Watch What We Say: Castle
By Jason Lee
March 11, 2009
Spring is here and the broadcast networks are trotting out new shows to make up for the fact that they put some real crap on the air last fall. Well, are any of these mid-season replacements worth your time? BOP gives you the inside scoop.
This week on Watch What We Say: A smarter, handsomer, cockier Stephen King.
By the late '90s, the ABC Television network had finally clawed their way to the top of the ratings. "How did they do it?" you might ask. Well, they had the help of a little reality TV show called "Who Wants To Be A Millionaire?" Airing three times a week, each weeknight show typically found its way onto Nielsen's weekly top ten list. Alas, the network execs committed the cardinal TV sin of overstaying the show's welcome and oversaturation eventually led to the show's departure from primetime to a syndicated daytime slot.
In the years that followed, ABC struggled to regain its form, eventually finding success in a trio of new shows - Desperate Housewives, Lost and Grey's Anatomy - that cumulatively indicated a new creative direction for the network: quality dramas marked by high-production values and uber-dramatic characters. Shows like Dirty Sexy Money and Brothers & Sisters have followed from this mold.

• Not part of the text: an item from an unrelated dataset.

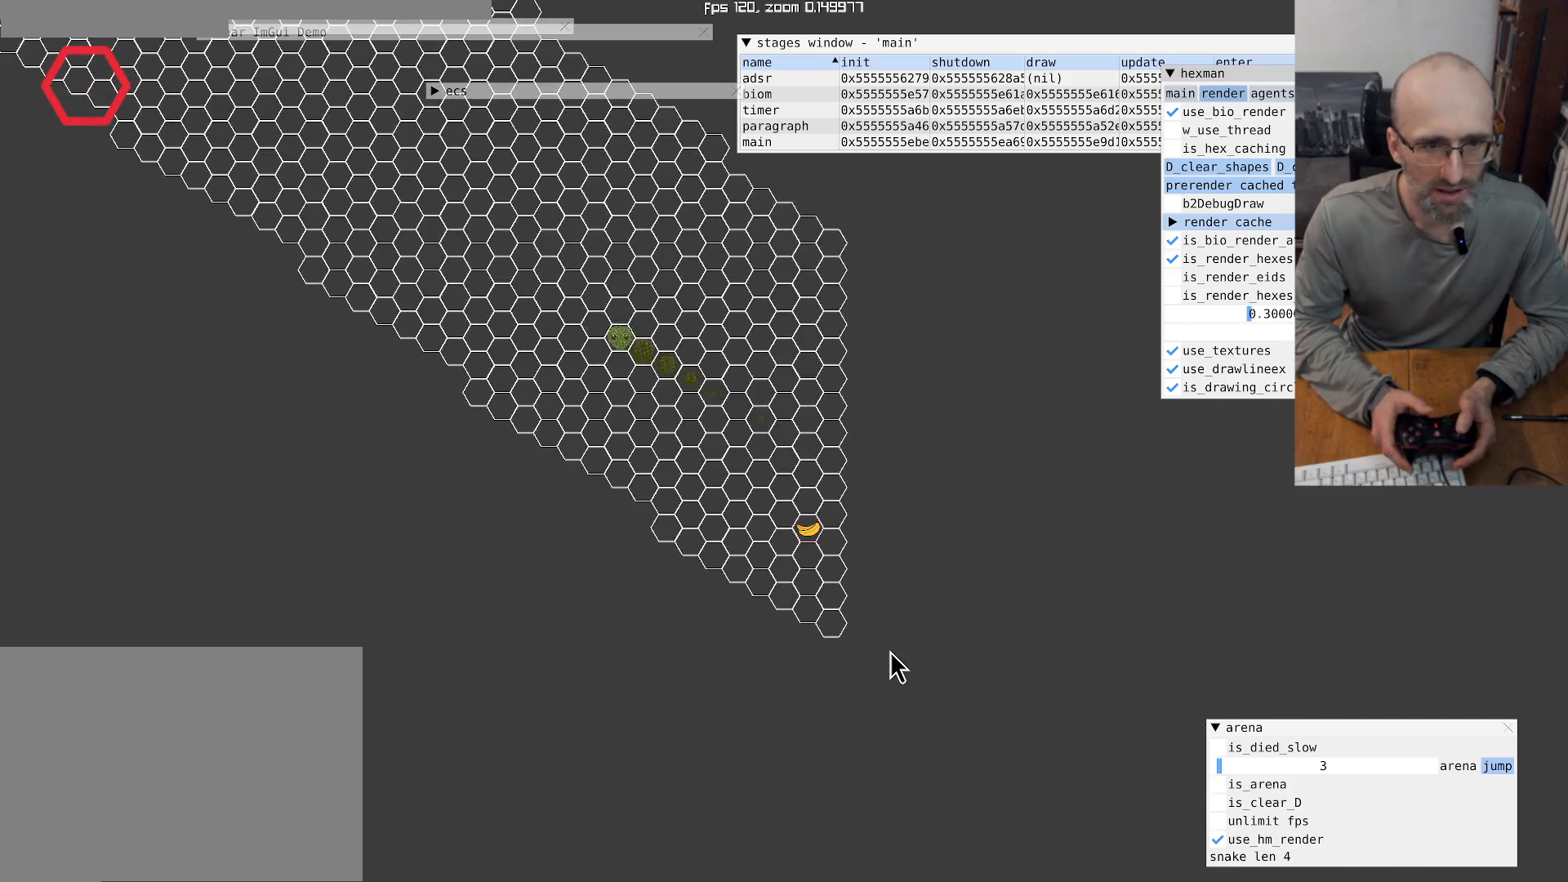
{"buttons": [], "left_stick": "up", "right_stick": "center", "events": []}
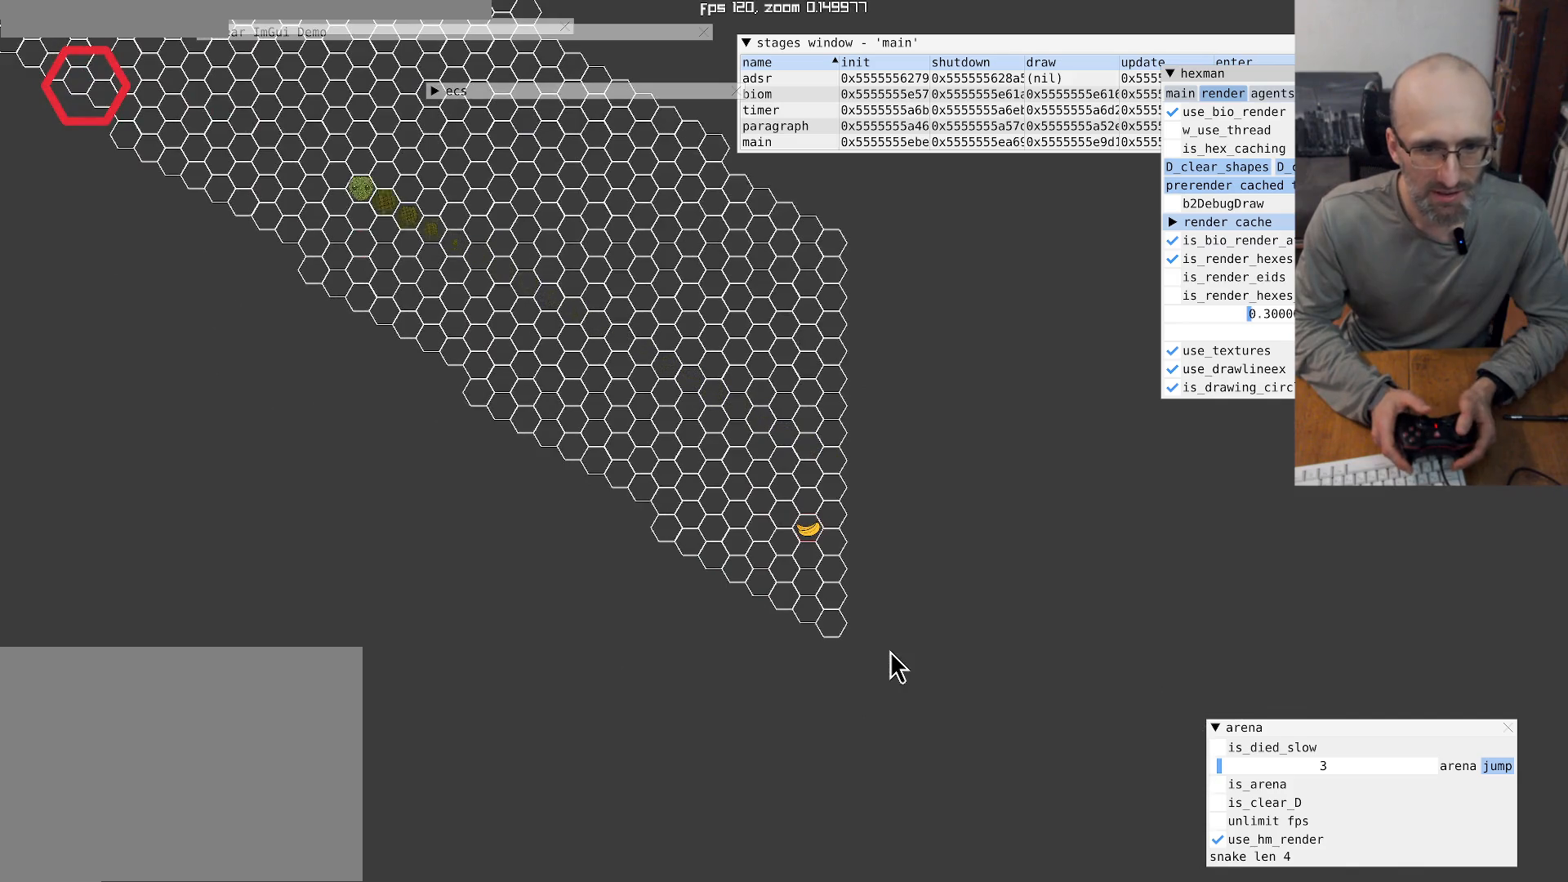
{"buttons": [], "left_stick": "up", "right_stick": "center", "events": []}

Which brings us to Castle. Not only does Castle fulfill the aforementioned two requirements (high-production values and uber-dramatic characters), it also includes two more ingredients for success: it's a police procedural and it features an actor who seems ripe for major, break-out success (Nathan Fillion, whom most of BOP readers will know from Buffy the Vampire Slayer and Firefly).
The series premiere quickly introduces us to the main characters. Fillion plays titular character Richard Castle, an author famous for penning a series of ridiculously successful murder novels but who has recently been stricken with a serious case of writer's block. His randy mother is clearly made in the mold of Golden Girl Blanche Devereaux, a constant gossip who's always looking to get laid. His 15-year-old daughter has obviously had it "up to here" with her dad's antics, wearing a perpetual frown of disapproval even as she politely refuses her father's insistence that she get drunk at his book party so that she can "do something inappropriate." Lordy lord, what a family.
The show gets its gears in motion when police detective Kate Beckett is assigned to a case in which an apparent serial killer has begun to murder his victims using tactics found in Castle's fictional crime novels. Beckett goes to Castle to solicit his point of view and ends up getting far more than she bargained for. In short, Castle decides that solving this case (and "unraveling the story") will be a great cure for his writer's block and participates enthusiastically in the investigation - contaminating crime scenes, stealing confidential files from police headquarters...you know, all those little annoying things that makes Beckett regret ever involving him. I won't bore you (or spoil you) with any additional details on the case or the requisite plot twists that take place.